"Pas d'honneur pour les tueurs", "la musique adoucit les meurtres" ou "Marie Trintignant ne sera plus jamais applaudie", pouvait-on lire sur les banderoles de la quinzaine de manifestants installés à la sortie du métro, près du Zénith à Paris.
Certains brandissaient dans le calme des photos de l'actrice, morte sous les coups de son compagnon, devant les fans en route pour le concert.
Une initiative très médiatique lancé par l'association "Osez le féminisme", qui déplore la visibilité dont jouit l'artiste et dénonce un "positionnement cynique et révoltant" du Zénith.
Un appel similaire avait conduit l'Olympia à annuler les deux concerts de Cantat prévus le 29 et 30 mai, par crainte de "risques sérieux de troubles à l'ordre public".
"Cantat a-t-il le droit de chanter ?", s'interrogeait L'Obs en une ce jeudi, relayant une question qui poursuit le chanteur, reparti sur les routes en mars.
"A part la une des Inrocks, il ne fait quand même pas trop parler de lui. Il a le droit d'être là, et nous aussi on a le droit !", a estimé Gaelle, 40 ans, une fan de longue date.
"Je pars du principe que le droit à l'oubli c'est important. C'est son métier de chanter, c'est ça qu'on oublie", affirme Camille, 28 ans. Et le voir en concert "n'empêche pas d'être féministe", souligne la jeune fan.
Près de quinze ans après la mort de l'actrice à Vilnius, l'ex leader de Noir Désir, qui avait rempli les salles en 2014 avec son groupe Détroit, a vu la pression s'intensifier autour de sa tournée, la première en son nom propre.
Pas de festivals d'été
Les premiers concerts ont déchaîné les passions, avec manifestations devant les salles et invectives. A Grenoble mi-mars, il avait même été accueilli aux cris d'"assassin!". Face à cette mobilisation, Bertrand Cantat a renoncé aux festivals d'été.

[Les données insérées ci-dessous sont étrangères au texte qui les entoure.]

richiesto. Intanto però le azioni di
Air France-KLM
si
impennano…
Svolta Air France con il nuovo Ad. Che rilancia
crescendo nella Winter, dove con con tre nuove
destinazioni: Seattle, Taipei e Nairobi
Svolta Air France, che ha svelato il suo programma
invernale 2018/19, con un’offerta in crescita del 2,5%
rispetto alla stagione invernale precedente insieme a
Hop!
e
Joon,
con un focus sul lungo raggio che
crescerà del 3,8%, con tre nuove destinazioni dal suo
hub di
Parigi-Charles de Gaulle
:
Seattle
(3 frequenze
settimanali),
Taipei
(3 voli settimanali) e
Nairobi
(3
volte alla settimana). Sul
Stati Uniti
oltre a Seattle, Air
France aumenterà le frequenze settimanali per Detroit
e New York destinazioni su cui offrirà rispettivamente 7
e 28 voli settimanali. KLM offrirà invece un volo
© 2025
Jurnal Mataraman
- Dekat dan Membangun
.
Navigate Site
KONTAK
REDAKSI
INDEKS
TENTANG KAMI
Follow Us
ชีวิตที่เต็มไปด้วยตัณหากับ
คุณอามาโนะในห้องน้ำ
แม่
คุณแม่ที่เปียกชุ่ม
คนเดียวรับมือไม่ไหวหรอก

Sur scène, le chanteur de 54 ans se montre sobre, se contentant de remercier le public.
Aucune information n'a été communiquée sur le nombre de billets vendus, mais à quelques instants du début du concert, le Zénith était environ rempli à moitié, a estimé un journaliste de l'AFP sur place.

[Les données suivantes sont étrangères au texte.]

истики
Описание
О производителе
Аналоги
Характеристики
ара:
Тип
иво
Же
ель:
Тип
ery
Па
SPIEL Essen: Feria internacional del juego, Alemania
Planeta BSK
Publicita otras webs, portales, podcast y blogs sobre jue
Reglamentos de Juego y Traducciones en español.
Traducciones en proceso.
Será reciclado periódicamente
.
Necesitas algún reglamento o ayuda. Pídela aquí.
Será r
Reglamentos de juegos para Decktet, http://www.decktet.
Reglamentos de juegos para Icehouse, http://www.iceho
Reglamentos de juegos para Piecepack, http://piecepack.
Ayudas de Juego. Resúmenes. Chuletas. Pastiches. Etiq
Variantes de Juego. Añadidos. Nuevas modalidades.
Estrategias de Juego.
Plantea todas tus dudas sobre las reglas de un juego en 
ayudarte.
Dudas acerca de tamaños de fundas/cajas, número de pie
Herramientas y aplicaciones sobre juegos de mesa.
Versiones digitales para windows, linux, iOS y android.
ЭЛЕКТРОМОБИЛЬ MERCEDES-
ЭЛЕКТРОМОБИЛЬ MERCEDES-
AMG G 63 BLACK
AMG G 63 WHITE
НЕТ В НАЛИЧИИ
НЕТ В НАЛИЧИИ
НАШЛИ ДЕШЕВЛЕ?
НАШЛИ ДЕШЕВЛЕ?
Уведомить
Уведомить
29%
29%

"Je n'ai aucune raison juridique d'empêcher Bertrand Cantat de chanter", explique pour sa part Daniel Colling, le patron du Zénith.
"C'est un monsieur qui a fait un acte condamnable, qui a été condamné, qui a fait de la prison", ajoute celui qui, en tant que responsable du Printemps de Bourges, avait programmé le rappeur Orelsan en 2009 quand d'autres festivals y avaient renoncé en raison d'une polémique sur des textes jugés misogynes.
Concerts jusqu'en décembre
Bertrand Cantat a été condamné à huit ans de prison en Lituanie pour coups mortels sur Marie Trintignant. Transféré en France, il a été libéré en 2007 après avoir purgé plus de la moitié de sa peine.
Icône rock française des années 1990, le chanteur bordelais a progressivement repris son activité publique à partir de 2010, avec un album et une tournée avec Détroit suivi de la sortie, en décembre dernier, de son premier album solo "Amor Fati".
La promotion du disque s'est faite sur fond de polémique à la suite d'une couverture des Inrocks consacrée au chanteur en octobre, en pleine tempête Weinstein.
Une "une" dont Cantat s'est excusé dans une lettre publiée sur Facebook. Dans ce texte, il évoquait aussi son "droit à la réinsertion" et le "droit à exercer (son) métier", tout en "renouvelant" sa "compassion" à la famille et aux proches de Marie" Trintignant.
La justice bordelaise a confirmé cette semaine effectuer de nouvelles vérifications sur un autre dossier, le suicide de son ex-femme en 2010, tout en précisant que cela ne devrait pas "remettre en question" les premières conclusions qui avaient mis hors de cause le chanteur.
Sa tournée se poursuivra samedi à Lille et dimanche à Bruxelles, avant deux concerts fin décembre à Pau puis à Bordeaux.